Extract all of the text from the data below, reproducing each line verbatim and in its original order.

*** Opening of PROVIDED ENTRIES ***

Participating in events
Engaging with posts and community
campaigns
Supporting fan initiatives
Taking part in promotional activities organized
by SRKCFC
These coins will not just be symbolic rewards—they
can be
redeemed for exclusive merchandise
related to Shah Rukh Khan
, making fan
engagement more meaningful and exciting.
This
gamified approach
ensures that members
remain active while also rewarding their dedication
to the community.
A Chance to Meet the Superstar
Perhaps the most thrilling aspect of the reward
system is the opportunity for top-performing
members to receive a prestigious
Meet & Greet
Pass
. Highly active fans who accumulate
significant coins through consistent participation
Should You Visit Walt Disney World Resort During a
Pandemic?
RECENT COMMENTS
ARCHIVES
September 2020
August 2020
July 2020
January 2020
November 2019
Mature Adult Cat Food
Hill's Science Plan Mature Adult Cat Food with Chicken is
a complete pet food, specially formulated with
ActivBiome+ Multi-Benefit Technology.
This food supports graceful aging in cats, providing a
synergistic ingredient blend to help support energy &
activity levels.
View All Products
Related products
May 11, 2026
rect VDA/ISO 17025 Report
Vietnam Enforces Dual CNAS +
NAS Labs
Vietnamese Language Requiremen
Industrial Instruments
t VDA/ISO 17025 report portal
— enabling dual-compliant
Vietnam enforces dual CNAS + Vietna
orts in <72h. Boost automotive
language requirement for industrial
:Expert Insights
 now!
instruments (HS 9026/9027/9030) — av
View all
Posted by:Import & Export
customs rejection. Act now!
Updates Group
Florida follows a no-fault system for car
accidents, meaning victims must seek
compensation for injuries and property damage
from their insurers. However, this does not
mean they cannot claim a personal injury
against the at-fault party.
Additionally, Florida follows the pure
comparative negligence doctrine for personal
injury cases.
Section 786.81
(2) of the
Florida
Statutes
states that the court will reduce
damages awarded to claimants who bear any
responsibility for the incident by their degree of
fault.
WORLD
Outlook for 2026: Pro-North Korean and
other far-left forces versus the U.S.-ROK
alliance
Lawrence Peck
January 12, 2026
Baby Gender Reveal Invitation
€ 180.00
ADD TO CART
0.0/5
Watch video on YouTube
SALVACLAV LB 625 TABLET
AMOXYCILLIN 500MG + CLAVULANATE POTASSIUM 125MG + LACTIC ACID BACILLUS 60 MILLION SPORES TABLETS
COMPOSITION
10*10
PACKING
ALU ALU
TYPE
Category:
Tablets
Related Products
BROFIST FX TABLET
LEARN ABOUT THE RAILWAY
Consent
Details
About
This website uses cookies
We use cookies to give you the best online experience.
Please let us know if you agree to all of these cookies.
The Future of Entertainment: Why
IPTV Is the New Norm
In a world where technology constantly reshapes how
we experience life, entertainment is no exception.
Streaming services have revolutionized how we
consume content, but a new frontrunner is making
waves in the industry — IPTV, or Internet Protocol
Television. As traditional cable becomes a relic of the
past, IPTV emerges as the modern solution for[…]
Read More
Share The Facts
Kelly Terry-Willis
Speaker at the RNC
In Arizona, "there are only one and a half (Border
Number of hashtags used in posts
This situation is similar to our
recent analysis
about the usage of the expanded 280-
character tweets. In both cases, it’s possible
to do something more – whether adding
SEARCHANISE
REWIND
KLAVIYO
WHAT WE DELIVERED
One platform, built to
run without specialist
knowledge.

*** Close of PROVIDED ENTRIES ***

TASK SOLUTION:
Participating in events
Engaging with posts and community
campaigns
Supporting fan initiatives
Taking part in promotional activities organized
by SRKCFC
These coins will not just be symbolic rewards—they
can be
redeemed for exclusive merchandise
related to Shah Rukh Khan
, making fan
engagement more meaningful and exciting.
This
gamified approach
ensures that members
remain active while also rewarding their dedication
to the community.
A Chance to Meet the Superstar
Perhaps the most thrilling aspect of the reward
system is the opportunity for top-performing
members to receive a prestigious
Meet & Greet
Pass
. Highly active fans who accumulate
significant coins through consistent participation
Should You Visit Walt Disney World Resort During a
Pandemic?
RECENT COMMENTS
ARCHIVES
September 2020
August 2020
July 2020
January 2020
November 2019
Mature Adult Cat Food
Hill's Science Plan Mature Adult Cat Food with Chicken is
a complete pet food, specially formulated with
ActivBiome+ Multi-Benefit Technology.
This food supports graceful aging in cats, providing a
synergistic ingredient blend to help support energy &
activity levels.
View All Products
Related products
May 11, 2026
rect VDA/ISO 17025 Report
Vietnam Enforces Dual CNAS +
NAS Labs
Vietnamese Language Requiremen
Industrial Instruments
t VDA/ISO 17025 report portal
— enabling dual-compliant
Vietnam enforces dual CNAS + Vietna
orts in <72h. Boost automotive
language requirement for industrial
:Expert Insights
 now!
instruments (HS 9026/9027/9030) — av
View all
Posted by:Import & Export
customs rejection. Act now!
Updates Group
Florida follows a no-fault system for car
accidents, meaning victims must seek
compensation for injuries and property damage
from their insurers. However, this does not
mean they cannot claim a personal injury
against the at-fault party.
Additionally, Florida follows the pure
comparative negligence doctrine for personal
injury cases.
Section 786.81
(2) of the
Florida
Statutes
states that the court will reduce
damages awarded to claimants who bear any
responsibility for the incident by their degree of
fault.
WORLD
Outlook for 2026: Pro-North Korean and
other far-left forces versus the U.S.-ROK
alliance
Lawrence Peck
January 12, 2026
Baby Gender Reveal Invitation
€ 180.00
ADD TO CART
0.0/5
Watch video on YouTube
SALVACLAV LB 625 TABLET
AMOXYCILLIN 500MG + CLAVULANATE POTASSIUM 125MG + LACTIC ACID BACILLUS 60 MILLION SPORES TABLETS
COMPOSITION
10*10
PACKING
ALU ALU
TYPE
Category:
Tablets
Related Products
BROFIST FX TABLET
LEARN ABOUT THE RAILWAY
Consent
Details
About
This website uses cookies
We use cookies to give you the best online experience.
Please let us know if you agree to all of these cookies.
The Future of Entertainment: Why
IPTV Is the New Norm
In a world where technology constantly reshapes how
we experience life, entertainment is no exception.
Streaming services have revolutionized how we
consume content, but a new frontrunner is making
waves in the industry — IPTV, or Internet Protocol
Television. As traditional cable becomes a relic of the
past, IPTV emerges as the modern solution for[…]
Read More
Share The Facts
Kelly Terry-Willis
Speaker at the RNC
In Arizona, "there are only one and a half (Border
Number of hashtags used in posts
This situation is similar to our
recent analysis
about the usage of the expanded 280-
character tweets. In both cases, it’s possible
to do something more – whether adding
SEARCHANISE
REWIND
KLAVIYO
WHAT WE DELIVERED
One platform, built to
run without specialist
knowledge.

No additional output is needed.